Editor's review
In today’s age of globalization and booming economy, more and more people are taking loans. However, lending rates are volatile. Sometimes they drop and sometimes they rise. Therefore, refinancing has also emerged as a mortgage management option. However, before you decide to go for refinancing, you need to calculate the monetary benefits or losses that will occur after refinancing. Money Tools Refinancing Calculator is a tool present on some Web sites that help you to perform a ‘what-if-analysis’ on loan refinancing and helps you in making an informed decision.
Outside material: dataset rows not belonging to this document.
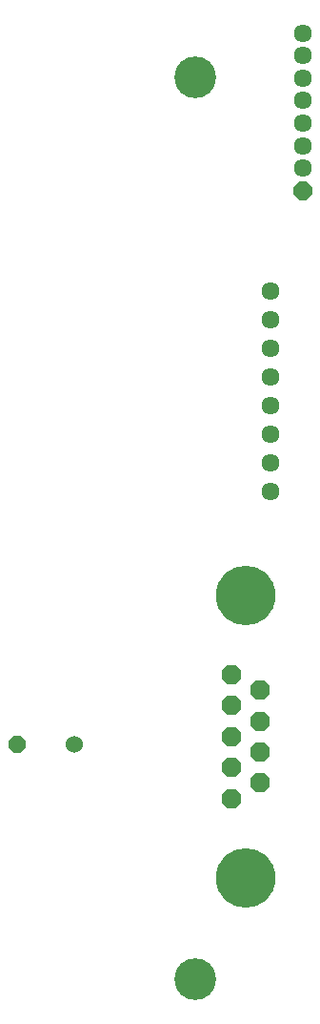
<source format=gbs>
G75*
%MOIN*%
%OFA0B0*%
%FSLAX25Y25*%
%IPPOS*%
%LPD*%
%AMOC8*
5,1,8,0,0,1.08239X$1,22.5*
%
%ADD10OC8,0.06800*%
%ADD11C,0.20800*%
%ADD12OC8,0.06000*%
%ADD13C,0.06000*%
%ADD14C,0.06343*%
%ADD15OC8,0.06343*%
%ADD16C,0.14580*%
D10*
X0112122Y0119144D03*
X0112122Y0129944D03*
X0112122Y0140744D03*
X0112122Y0151544D03*
X0112122Y0162344D03*
X0122122Y0156944D03*
X0122122Y0146144D03*
X0122122Y0135344D03*
X0122122Y0124544D03*
D11*
X0117122Y0091444D03*
X0117122Y0190044D03*
D12*
X0037122Y0137870D03*
D13*
X0057122Y0137870D03*
D14*
X0125705Y0226370D03*
X0125705Y0236370D03*
X0125705Y0246370D03*
X0125705Y0256370D03*
X0125705Y0266370D03*
X0125705Y0276370D03*
X0125705Y0286370D03*
X0125705Y0296370D03*
X0137319Y0339244D03*
X0137319Y0347118D03*
X0137319Y0354992D03*
X0137319Y0362866D03*
X0137319Y0370740D03*
X0137319Y0378614D03*
X0137319Y0386488D03*
D15*
X0137319Y0331370D03*
D16*
X0099484Y0371138D03*
X0099484Y0056177D03*
M02*

</source>
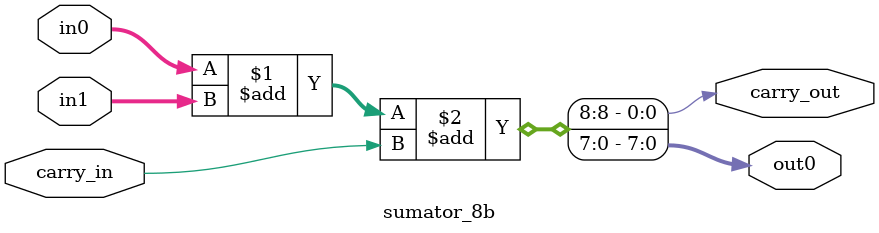
<source format=v>

module sumator_8b(
    input [7:0] in0,
    input [7:0] in1,
    input carry_in,
    output [7:0] out0,
    output carry_out
    );
    
    assign {carry_out, out0} = in0 + in1 + carry_in;
    
endmodule

</source>
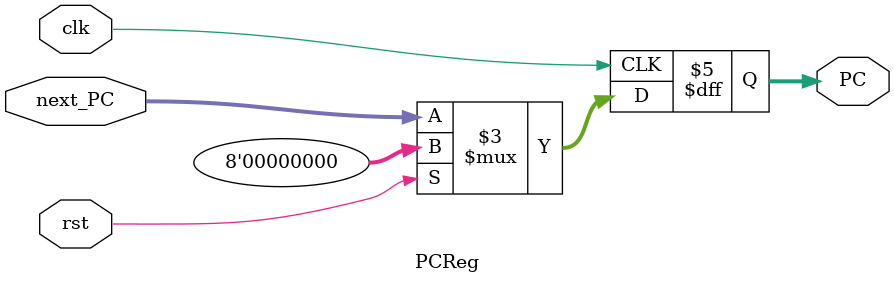
<source format=sv>
module PCReg #(
    parameter ADDRESS_WIDTH = 8,

)(
    input logic                        clk,
    input logic                        rst,
    input logic  [ADDRESS_WIDTH-1:0]   next_PC,
    output logic [ADDRESS_WIDTH-1:0]      PC

);



//synchronous reset
always_ff @(posedge clk) begin 
    if(rst) PC <= {ADDRESS_WIDTH{1'b0}};
    else PC <= next_PC;
end 
endmodule 

</source>
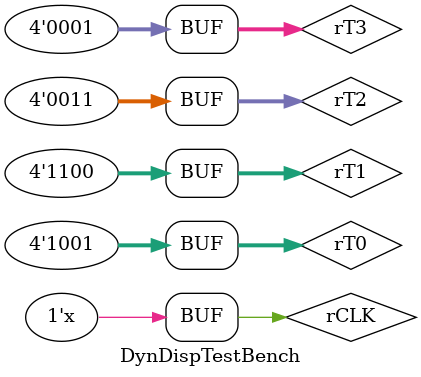
<source format=v>
`timescale 1ns / 1ps


module DynDispTestBench();
    reg[3:0] rT0, rT1, rT2, rT3;
    reg rCLK = 1'b0;
    wire[3:0] wEn;
    wire[7:0] wOut;
    parameter halfT = 5;
    
    DynamicDisplay ddTest
    (
        .wClock(rCLK),
        .wA(rT0),
        .wB(rT1),
        .wC(rT2),
        .wD(rT3),
        .rEnable(wEn),
        .wData(wOut)
    );
    initial
    begin
        rT0 = 4'b1001;
        rT1 = 4'b1100;
        rT2 = 4'b0011;
        rT3 = 4'b0001;
    end
    
    always
    begin 
        #halfT rCLK <= ~rCLK; 
    end
    
endmodule

</source>
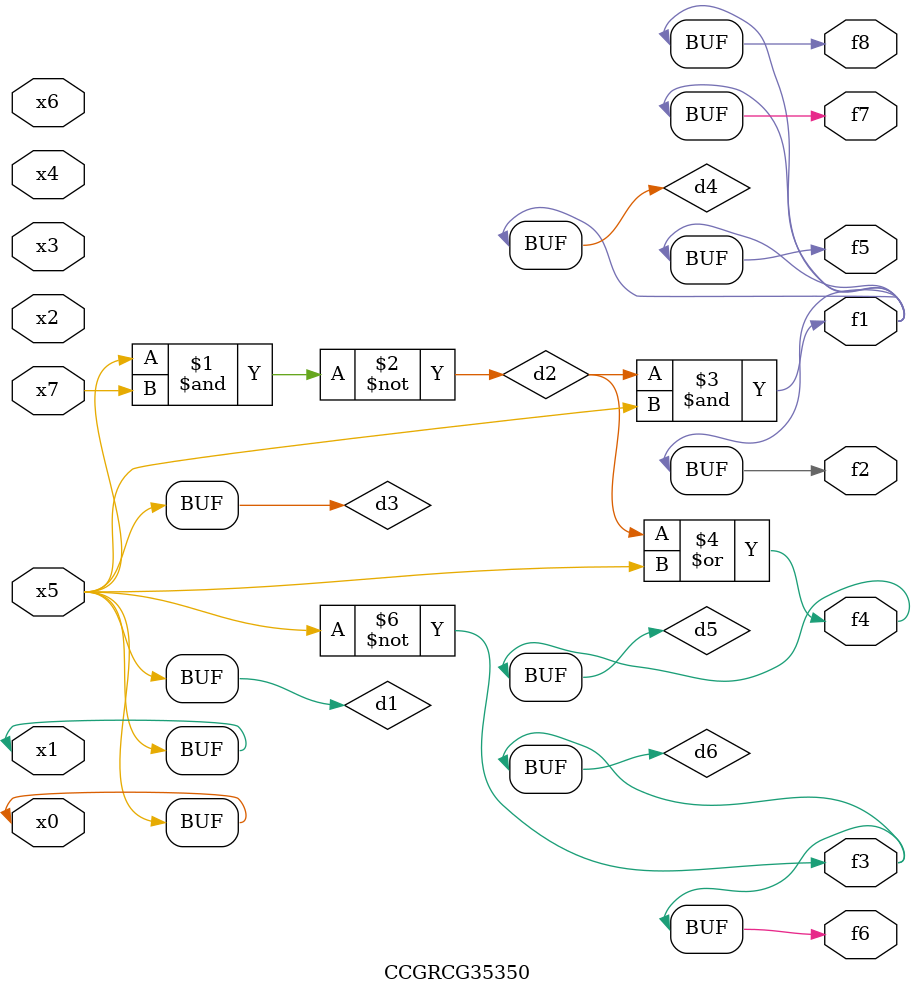
<source format=v>
module CCGRCG35350(
	input x0, x1, x2, x3, x4, x5, x6, x7,
	output f1, f2, f3, f4, f5, f6, f7, f8
);

	wire d1, d2, d3, d4, d5, d6;

	buf (d1, x0, x5);
	nand (d2, x5, x7);
	buf (d3, x0, x1);
	and (d4, d2, d3);
	or (d5, d2, d3);
	nor (d6, d1, d3);
	assign f1 = d4;
	assign f2 = d4;
	assign f3 = d6;
	assign f4 = d5;
	assign f5 = d4;
	assign f6 = d6;
	assign f7 = d4;
	assign f8 = d4;
endmodule

</source>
On the Web site, it appears as a simple tool with lots of text boxes. These text boxes are grouped into three categories, namely, CURRENT LOAN, NEW LOAN, and SAVINGS. On the CURRENT LOAN category of text boxes, you specify the details of loan that you have currently taken with a lending organization. You specify your current balance, term of current loan in months, interest rate, and number of payments made. Money Toys Refinancing Calculator automatically calculates the payments remaining and monthly payment to be made. You can view these values in yellow-highlighted values.
On the NEW LOAN category of text boxes, you specify the details of new loan that you want to take from another or same lending organization. You specify the amount to be borrowed for new loan, term in months, interest rate, closing costs, and months until you plan to sell. After you are finished, Refinancing Calculator automatically fills the Monthly Payment yellow-highlighted text box.
Refinancing Calculator also automatically collects the positive or savings that will happen if you take a new loan. You can view savings in terms of monthly payment savings, total monthly payment savings, equity in old loan, equity in new loan, total equity savings, and total savings.